▸ **Source extract**
#####

FUTURE LABS IX, INC.

 

NOTES TO FINANCIAL STATEMENTS

 

Cash and Cash Equivalents

 

The Company considers all highly liquid investments with maturities of three months or less at the date of purchase to be cash equivalents.

 

Fair Value Measurements

 

Certain assets and liabilities of the Company are carried at fair value under GAAP. Fair value is defined as the exchange price that would be received for an asset or paid to transfer a liability (an exit price) in the principal or most advantageous market for the asset or liability in an orderly transaction between market participants on the measurement date. Valuation techniques used to measure fair value must maximize the use of observable inputs and minimize the use of unobservable inputs. Financial assets and liabilities carried at fair value are to be classified and disclosed in one of the following three levels of the fair value hierarchy, of which the first two are considered observable and the last is considered unobservable:

 

Level 1—Quoted prices in active markets for identical assets or liabilities.

 

Level 2—Observable inputs (other than Level 1 quoted prices), such as quoted prices in active markets for similar assets or liabilities, quoted prices in markets that are not active for identical or similar assets or liabilities, or other inputs that are observable or can be corroborated by observable market data.

 

Level 3—Unobservable inputs that are supported by little or no market activity that are significant to determining the fair value of the assets or liabilities, including pricing models, discounted cash flow methodologies and similar techniques.

 

The carrying values of the Company’s assets and liabilities approximate their fair values.

 

Organizational Costs

 

In accordance with Financial Accounting Standards Board (FASB) Accounting Standards Codification (ASC) 720, organizational costs, including accounting fees, legal fees, and costs of incorporation, are expensed as incurred.

 

Franchise Rights

 

The Company capitalizes all fees related to the Company’s franchise and development agreement (see Note 4) as an intangible asset. Franchise rights are amortized on a straight-line basis over the term of the franchise agreement.

 

Impairment of Long-Lived Assets

 

The Company continually monitors events and changes in circumstances that could indicate carrying amounts of long-lived assets may not be recoverable. When such events or changes in circumstances are present, the Company assesses the recoverability of long-lived assets by determining whether the carrying value of such assets will be recovered through undiscounted expected future cash flows. If the total of the future cash flows is less than the carrying amount of those assets, the Company recognizes an impairment loss based on the excess of the carrying amount over the fair value of the assets. Assets to be disposed of are reported at the lower of the carrying amount or the fair value less costs to sell. The Company did not record any impairment losses on its long-lived assets as of December 31, 2021.

#####

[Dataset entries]
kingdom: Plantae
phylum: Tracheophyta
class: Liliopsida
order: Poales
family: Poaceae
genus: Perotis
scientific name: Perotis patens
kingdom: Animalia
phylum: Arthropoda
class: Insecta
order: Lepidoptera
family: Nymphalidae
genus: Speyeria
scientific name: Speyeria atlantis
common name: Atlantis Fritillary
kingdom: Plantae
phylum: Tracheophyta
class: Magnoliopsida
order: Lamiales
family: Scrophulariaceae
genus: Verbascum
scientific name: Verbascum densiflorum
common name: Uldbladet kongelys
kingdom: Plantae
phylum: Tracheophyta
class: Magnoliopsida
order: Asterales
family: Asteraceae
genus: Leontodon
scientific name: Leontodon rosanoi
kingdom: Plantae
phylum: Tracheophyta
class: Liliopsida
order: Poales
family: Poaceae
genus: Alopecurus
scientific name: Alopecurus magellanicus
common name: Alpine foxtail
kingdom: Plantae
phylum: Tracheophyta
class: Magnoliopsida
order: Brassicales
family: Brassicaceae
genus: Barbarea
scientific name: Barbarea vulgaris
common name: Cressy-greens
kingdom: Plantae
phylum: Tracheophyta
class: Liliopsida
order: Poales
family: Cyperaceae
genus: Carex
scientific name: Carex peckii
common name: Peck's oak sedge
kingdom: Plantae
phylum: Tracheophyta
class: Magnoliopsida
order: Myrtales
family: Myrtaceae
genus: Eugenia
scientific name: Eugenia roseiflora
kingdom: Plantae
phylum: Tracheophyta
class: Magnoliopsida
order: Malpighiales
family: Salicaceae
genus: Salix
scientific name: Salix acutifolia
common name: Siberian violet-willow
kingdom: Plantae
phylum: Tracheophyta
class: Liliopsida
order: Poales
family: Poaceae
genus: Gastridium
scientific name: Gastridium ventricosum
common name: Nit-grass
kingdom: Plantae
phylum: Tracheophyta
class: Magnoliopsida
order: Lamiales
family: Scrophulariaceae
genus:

#####

▸ **Exercise task 1**
Retype the passage of the financial statement notes starting with "Fair Value Measurements" and going on through "assets or liabilities.".
▸ **Exercise task 2**
Using the financial statement notes, explain in one to three sentences when the Company recognizes an impairment loss on long-lived assets and what that loss is based on.
The items are separate material and are not part of the financial statement notes.

▸ **Output 1**
Fair Value Measurements

 

Certain assets and liabilities of the Company are carried at fair value under GAAP. Fair value is defined as the exchange price that would be received for an asset or paid to transfer a liability (an exit price) in the principal or most advantageous market for the asset or liability in an orderly transaction between market participants on the measurement date. Valuation techniques used to measure fair value must maximize the use of observable inputs and minimize the use of unobservable inputs. Financial assets and liabilities carried at fair value are to be classified and disclosed in one of the following three levels of the fair value hierarchy, of which the first two are considered observable and the last is considered unobservable:

 

Level 1—Quoted prices in active markets for identical assets or liabilities.

▸ **Output 2**
The Company recognizes an impairment loss when the total of the undiscounted expected future cash flows from long-lived assets is less than their carrying amount. The loss is based on the excess of the carrying amount over the fair value of the assets.